The court determined that the fees paid by the portfolio companies went beyond payments for the use of capital (which would indicate an investment rather than a trade or business). The materiality of the fees and the fact that they would be paid to both the fund and YA demonstrated to the court that the fund was not only being compensated for capital but was also engaged in trade or business activities and where therefore distinguishable from investment activities. The manager dealt with portfolio companies directly. The manager sourced, originated, structured, and negotiated deals and the court felt that this went beyond investing. The court then further held that the fund did not qualify for the securities trading safe harbor because the fund's activities went beyond trading in stock and securities and the income of the partnership went beyond returns on the fund's capital.
The fund was a "dealer" subject to the mark-to-market regime of Section 475
Dealers in securities are generally subject to the mark-to-market regime of Section 475. This rule requires securities held in a dealer's inventory to be marked to market annually, i.e., be treated as though they were sold on the last day of the tax year, and any gain is classified as ordinary income.
Whether a taxpayer is a dealer for Section 475 purposes depends on their day-to-day activities.
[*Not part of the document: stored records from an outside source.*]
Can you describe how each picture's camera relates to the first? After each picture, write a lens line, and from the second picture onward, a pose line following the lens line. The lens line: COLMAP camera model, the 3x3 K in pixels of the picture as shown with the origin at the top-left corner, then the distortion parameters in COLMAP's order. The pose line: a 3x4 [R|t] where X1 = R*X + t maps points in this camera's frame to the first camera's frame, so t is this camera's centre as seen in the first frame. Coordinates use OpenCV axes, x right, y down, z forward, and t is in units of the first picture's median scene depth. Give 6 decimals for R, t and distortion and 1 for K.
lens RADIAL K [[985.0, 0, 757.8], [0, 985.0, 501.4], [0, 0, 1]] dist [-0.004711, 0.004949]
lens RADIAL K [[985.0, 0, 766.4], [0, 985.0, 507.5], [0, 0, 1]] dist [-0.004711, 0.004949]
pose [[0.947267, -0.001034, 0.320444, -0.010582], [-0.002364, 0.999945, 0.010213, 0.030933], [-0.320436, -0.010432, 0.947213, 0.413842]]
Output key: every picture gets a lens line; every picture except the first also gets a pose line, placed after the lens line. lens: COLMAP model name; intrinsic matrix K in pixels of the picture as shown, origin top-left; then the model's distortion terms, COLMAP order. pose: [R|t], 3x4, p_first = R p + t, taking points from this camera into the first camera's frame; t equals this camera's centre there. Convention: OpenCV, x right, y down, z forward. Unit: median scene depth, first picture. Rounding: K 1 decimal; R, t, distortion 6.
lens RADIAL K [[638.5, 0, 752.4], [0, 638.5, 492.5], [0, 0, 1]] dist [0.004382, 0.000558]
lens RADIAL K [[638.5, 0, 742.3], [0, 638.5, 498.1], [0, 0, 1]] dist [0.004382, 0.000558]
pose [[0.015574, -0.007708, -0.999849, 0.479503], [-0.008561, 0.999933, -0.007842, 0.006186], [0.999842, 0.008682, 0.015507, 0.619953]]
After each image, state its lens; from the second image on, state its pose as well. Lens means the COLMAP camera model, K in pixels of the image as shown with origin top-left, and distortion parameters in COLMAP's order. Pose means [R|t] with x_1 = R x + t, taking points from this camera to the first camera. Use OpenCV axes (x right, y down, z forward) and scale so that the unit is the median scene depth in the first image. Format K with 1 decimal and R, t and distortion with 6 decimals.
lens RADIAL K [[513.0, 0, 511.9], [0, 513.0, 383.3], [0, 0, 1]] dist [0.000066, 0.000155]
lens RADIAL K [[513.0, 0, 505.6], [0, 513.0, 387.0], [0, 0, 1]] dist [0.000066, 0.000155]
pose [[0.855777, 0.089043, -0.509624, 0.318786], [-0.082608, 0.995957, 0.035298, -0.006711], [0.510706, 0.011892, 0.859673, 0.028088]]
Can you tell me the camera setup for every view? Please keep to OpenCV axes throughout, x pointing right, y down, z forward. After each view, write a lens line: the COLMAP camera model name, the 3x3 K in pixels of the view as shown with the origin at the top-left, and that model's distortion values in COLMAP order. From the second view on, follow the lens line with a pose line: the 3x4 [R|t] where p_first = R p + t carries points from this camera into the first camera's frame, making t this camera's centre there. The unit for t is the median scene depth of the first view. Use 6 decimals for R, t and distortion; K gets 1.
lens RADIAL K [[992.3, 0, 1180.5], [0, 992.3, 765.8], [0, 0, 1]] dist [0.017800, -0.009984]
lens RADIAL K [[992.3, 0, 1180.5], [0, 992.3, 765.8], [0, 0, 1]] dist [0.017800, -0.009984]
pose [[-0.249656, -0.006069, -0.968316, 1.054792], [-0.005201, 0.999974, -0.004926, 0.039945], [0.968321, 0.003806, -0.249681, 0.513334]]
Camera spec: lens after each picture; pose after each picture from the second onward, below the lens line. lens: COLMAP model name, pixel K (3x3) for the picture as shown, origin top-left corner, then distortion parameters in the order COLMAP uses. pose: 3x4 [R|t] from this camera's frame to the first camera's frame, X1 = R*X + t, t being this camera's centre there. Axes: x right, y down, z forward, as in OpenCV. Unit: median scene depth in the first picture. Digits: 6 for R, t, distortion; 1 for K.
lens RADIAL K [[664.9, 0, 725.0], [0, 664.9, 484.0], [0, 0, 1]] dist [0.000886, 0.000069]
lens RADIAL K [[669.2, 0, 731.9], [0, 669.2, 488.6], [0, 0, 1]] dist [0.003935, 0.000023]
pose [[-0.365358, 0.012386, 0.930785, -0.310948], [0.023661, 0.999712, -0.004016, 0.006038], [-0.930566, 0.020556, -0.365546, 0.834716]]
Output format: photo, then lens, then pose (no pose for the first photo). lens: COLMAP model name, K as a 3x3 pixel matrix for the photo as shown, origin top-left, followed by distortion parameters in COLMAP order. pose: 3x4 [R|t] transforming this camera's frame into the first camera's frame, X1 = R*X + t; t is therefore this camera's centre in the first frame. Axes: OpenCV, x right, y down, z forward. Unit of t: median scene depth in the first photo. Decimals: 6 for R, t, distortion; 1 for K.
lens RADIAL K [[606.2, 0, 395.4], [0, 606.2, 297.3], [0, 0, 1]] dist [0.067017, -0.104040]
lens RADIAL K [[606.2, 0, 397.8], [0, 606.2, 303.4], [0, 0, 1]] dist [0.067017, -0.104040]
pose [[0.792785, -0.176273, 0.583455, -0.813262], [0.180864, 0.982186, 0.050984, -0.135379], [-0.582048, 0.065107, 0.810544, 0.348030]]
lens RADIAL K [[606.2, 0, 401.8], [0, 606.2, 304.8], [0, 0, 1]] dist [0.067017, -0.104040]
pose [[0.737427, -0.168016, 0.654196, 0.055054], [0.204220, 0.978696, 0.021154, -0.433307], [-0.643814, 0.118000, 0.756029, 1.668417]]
A "dealer in securities" is someone who regularly offers to deal in positions in securities with customers. The court determined that the fund was a dealer because it regularly held itself out as being willing and able to purchase securities from portfolio companies. The court determined that the fund regularly purchased securities from portfolio companies who were "customers" in the ordinary course of its trade or business. However, in its analysis on this point the court noted that there was no doubt that the fund held itself out as being willing and able to provide capital to portfolio companies. This would rather seem to support the view that the fund was an investor which undermines the court's position as to trade or business and dealer status because it indicates the centrality of YA Global's capital at risk.
Securities held for investment are not subject to the mark-to-market regime. To qualify for this exception from the mark-to-market rule, a security must be identified as held for investment, held as a certain hedge, or acquired or originated in the ordinary course of a trade or business but not held for sale. Rev. Rul. 97-39, 1997-2 C.B. 62, 62 provides that the identification must be made on the dealer's books and records and must clearly indicate that the identification is made for purposes of Section 475. While various documents related to its investments indicated that the fund held investments for investment purposes the court took a narrow view of the identification requirement based on Rev. Rul. 97-39. The court held that the fund did not satisfy the identification requirement because none of those statements specifically referenced Section 475. As such, the fund was subject to the mark-to-market regime for the tax years in question.
The fund was liable for failure to withhold
A partnership that has income which is effectively connected with a US trade or business must withhold tax from the effectively connected income allocable to non-US partners. The court found that YA was an independent agent of the fund and the fund's gain was attributable to YA's US office and the US office was a material factor in generating that income. Accordingly, was required to withhold tax.